[Stored data]

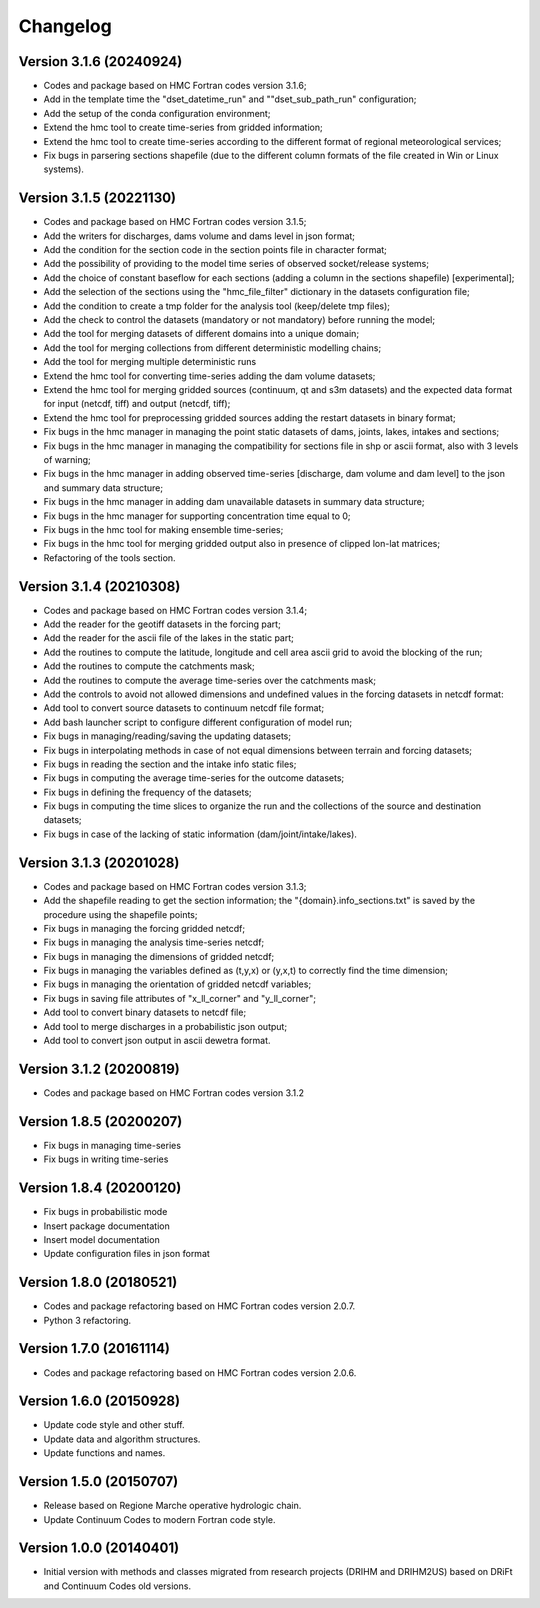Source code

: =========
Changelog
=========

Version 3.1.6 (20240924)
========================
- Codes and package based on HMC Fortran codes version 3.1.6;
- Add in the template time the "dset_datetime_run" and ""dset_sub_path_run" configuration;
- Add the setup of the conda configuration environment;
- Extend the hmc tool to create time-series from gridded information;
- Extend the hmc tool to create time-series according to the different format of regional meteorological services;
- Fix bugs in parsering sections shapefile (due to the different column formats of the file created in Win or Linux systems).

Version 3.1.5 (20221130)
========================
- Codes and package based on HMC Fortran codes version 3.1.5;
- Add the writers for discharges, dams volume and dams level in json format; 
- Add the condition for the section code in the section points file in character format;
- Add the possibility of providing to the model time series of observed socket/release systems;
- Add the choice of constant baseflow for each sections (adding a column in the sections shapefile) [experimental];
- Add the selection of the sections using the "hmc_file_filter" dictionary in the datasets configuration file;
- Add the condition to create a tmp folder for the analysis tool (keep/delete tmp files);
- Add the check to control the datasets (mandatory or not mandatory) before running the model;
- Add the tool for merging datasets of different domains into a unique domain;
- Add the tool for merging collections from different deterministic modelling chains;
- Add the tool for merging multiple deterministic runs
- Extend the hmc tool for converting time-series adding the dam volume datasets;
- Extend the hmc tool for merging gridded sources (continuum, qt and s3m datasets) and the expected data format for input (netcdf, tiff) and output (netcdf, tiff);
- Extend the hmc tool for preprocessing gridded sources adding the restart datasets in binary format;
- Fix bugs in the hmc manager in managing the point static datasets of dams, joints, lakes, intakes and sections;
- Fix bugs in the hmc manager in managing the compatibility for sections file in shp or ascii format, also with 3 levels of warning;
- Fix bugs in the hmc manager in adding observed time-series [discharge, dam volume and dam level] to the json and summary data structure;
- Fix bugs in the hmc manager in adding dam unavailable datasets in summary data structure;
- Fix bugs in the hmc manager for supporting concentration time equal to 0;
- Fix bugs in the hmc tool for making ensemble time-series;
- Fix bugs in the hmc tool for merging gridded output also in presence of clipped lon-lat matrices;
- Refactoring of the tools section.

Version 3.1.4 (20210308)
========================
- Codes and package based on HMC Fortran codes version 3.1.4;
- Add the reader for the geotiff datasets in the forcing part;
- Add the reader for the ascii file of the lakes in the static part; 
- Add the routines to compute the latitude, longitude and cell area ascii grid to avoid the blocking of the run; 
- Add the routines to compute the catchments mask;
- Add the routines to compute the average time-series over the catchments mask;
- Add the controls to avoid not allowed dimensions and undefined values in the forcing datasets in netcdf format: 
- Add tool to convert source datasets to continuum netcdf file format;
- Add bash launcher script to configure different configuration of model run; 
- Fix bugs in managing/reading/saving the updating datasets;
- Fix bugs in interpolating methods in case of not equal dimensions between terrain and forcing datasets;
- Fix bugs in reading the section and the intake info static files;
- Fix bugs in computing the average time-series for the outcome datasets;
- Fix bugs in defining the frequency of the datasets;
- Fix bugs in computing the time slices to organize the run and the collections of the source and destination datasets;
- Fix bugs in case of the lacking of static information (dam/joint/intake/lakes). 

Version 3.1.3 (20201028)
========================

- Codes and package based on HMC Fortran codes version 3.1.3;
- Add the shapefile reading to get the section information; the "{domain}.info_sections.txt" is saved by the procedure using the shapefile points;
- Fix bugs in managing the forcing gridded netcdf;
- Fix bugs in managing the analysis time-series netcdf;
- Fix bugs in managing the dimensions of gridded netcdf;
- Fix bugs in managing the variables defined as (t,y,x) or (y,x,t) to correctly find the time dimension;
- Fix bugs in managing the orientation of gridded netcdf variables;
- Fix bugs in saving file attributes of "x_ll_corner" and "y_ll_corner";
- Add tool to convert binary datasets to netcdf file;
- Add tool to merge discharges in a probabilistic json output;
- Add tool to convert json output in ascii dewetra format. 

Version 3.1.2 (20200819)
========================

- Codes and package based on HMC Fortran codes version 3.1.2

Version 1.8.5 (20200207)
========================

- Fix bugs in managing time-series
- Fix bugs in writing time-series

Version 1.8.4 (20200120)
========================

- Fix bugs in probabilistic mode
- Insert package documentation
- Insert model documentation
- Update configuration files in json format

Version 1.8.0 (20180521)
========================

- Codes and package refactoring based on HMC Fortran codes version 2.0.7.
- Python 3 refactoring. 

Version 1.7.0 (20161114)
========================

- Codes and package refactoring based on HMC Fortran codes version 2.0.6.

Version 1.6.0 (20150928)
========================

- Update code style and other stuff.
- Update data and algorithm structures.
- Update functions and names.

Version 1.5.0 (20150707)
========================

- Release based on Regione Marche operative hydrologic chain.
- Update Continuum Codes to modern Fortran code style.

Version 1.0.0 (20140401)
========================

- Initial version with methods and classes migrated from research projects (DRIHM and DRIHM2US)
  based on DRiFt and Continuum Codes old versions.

What to produce — An exact, image-free transcription of all the records above is needed.

Response below —
Source code

: =========
Changelog
=========

Version 3.1.6 (20240924)
========================
- Codes and package based on HMC Fortran codes version 3.1.6;
- Add in the template time the "dset_datetime_run" and ""dset_sub_path_run" configuration;
- Add the setup of the conda configuration environment;
- Extend the hmc tool to create time-series from gridded information;
- Extend the hmc tool to create time-series according to the different format of regional meteorological services;
- Fix bugs in parsering sections shapefile (due to the different column formats of the file created in Win or Linux systems).

Version 3.1.5 (20221130)
========================
- Codes and package based on HMC Fortran codes version 3.1.5;
- Add the writers for discharges, dams volume and dams level in json format; 
- Add the condition for the section code in the section points file in character format;
- Add the possibility of providing to the model time series of observed socket/release systems;
- Add the choice of constant baseflow for each sections (adding a column in the sections shapefile) [experimental];
- Add the selection of the sections using the "hmc_file_filter" dictionary in the datasets configuration file;
- Add the condition to create a tmp folder for the analysis tool (keep/delete tmp files);
- Add the check to control the datasets (mandatory or not mandatory) before running the model;
- Add the tool for merging datasets of different domains into a unique domain;
- Add the tool for merging collections from different deterministic modelling chains;
- Add the tool for merging multiple deterministic runs
- Extend the hmc tool for converting time-series adding the dam volume datasets;
- Extend the hmc tool for merging gridded sources (continuum, qt and s3m datasets) and the expected data format for input (netcdf, tiff) and output (netcdf, tiff);
- Extend the hmc tool for preprocessing gridded sources adding the restart datasets in binary format;
- Fix bugs in the hmc manager in managing the point static datasets of dams, joints, lakes, intakes and sections;
- Fix bugs in the hmc manager in managing the compatibility for sections file in shp or ascii format, also with 3 levels of warning;
- Fix bugs in the hmc manager in adding observed time-series [discharge, dam volume and dam level] to the json and summary data structure;
- Fix bugs in the hmc manager in adding dam unavailable datasets in summary data structure;
- Fix bugs in the hmc manager for supporting concentration time equal to 0;
- Fix bugs in the hmc tool for making ensemble time-series;
- Fix bugs in the hmc tool for merging gridded output also in presence of clipped lon-lat matrices;
- Refactoring of the tools section.

Version 3.1.4 (20210308)
========================
- Codes and package based on HMC Fortran codes version 3.1.4;
- Add the reader for the geotiff datasets in the forcing part;
- Add the reader for the ascii file of the lakes in the static part; 
- Add the routines to compute the latitude, longitude and cell area ascii grid to avoid the blocking of the run; 
- Add the routines to compute the catchments mask;
- Add the routines to compute the average time-series over the catchments mask;
- Add the controls to avoid not allowed dimensions and undefined values in the forcing datasets in netcdf format: 
- Add tool to convert source datasets to continuum netcdf file format;
- Add bash launcher script to configure different configuration of model run; 
- Fix bugs in managing/reading/saving the updating datasets;
- Fix bugs in interpolating methods in case of not equal dimensions between terrain and forcing datasets;
- Fix bugs in reading the section and the intake info static files;
- Fix bugs in computing the average time-series for the outcome datasets;
- Fix bugs in defining the frequency of the datasets;
- Fix bugs in computing the time slices to organize the run and the collections of the source and destination datasets;
- Fix bugs in case of the lacking of static information (dam/joint/intake/lakes). 

Version 3.1.3 (20201028)
========================

- Codes and package based on HMC Fortran codes version 3.1.3;
- Add the shapefile reading to get the section information; the "{domain}.info_sections.txt" is saved by the procedure using the shapefile points;
- Fix bugs in managing the forcing gridded netcdf;
- Fix bugs in managing the analysis time-series netcdf;
- Fix bugs in managing the dimensions of gridded netcdf;
- Fix bugs in managing the variables defined as (t,y,x) or (y,x,t) to correctly find the time dimension;
- Fix bugs in managing the orientation of gridded netcdf variables;
- Fix bugs in saving file attributes of "x_ll_corner" and "y_ll_corner";
- Add tool to convert binary datasets to netcdf file;
- Add tool to merge discharges in a probabilistic json output;
- Add tool to convert json output in ascii dewetra format. 

Version 3.1.2 (20200819)
========================

- Codes and package based on HMC Fortran codes version 3.1.2

Version 1.8.5 (20200207)
========================

- Fix bugs in managing time-series
- Fix bugs in writing time-series

Version 1.8.4 (20200120)
========================

- Fix bugs in probabilistic mode
- Insert package documentation
- Insert model documentation
- Update configuration files in json format

Version 1.8.0 (20180521)
========================

- Codes and package refactoring based on HMC Fortran codes version 2.0.7.
- Python 3 refactoring. 

Version 1.7.0 (20161114)
========================

- Codes and package refactoring based on HMC Fortran codes version 2.0.6.

Version 1.6.0 (20150928)
========================

- Update code style and other stuff.
- Update data and algorithm structures.
- Update functions and names.

Version 1.5.0 (20150707)
========================

- Release based on Regione Marche operative hydrologic chain.
- Update Continuum Codes to modern Fortran code style.

Version 1.0.0 (20140401)
========================

- Initial version with methods and classes migrated from research projects (DRIHM and DRIHM2US)
  based on DRiFt and Continuum Codes old versions.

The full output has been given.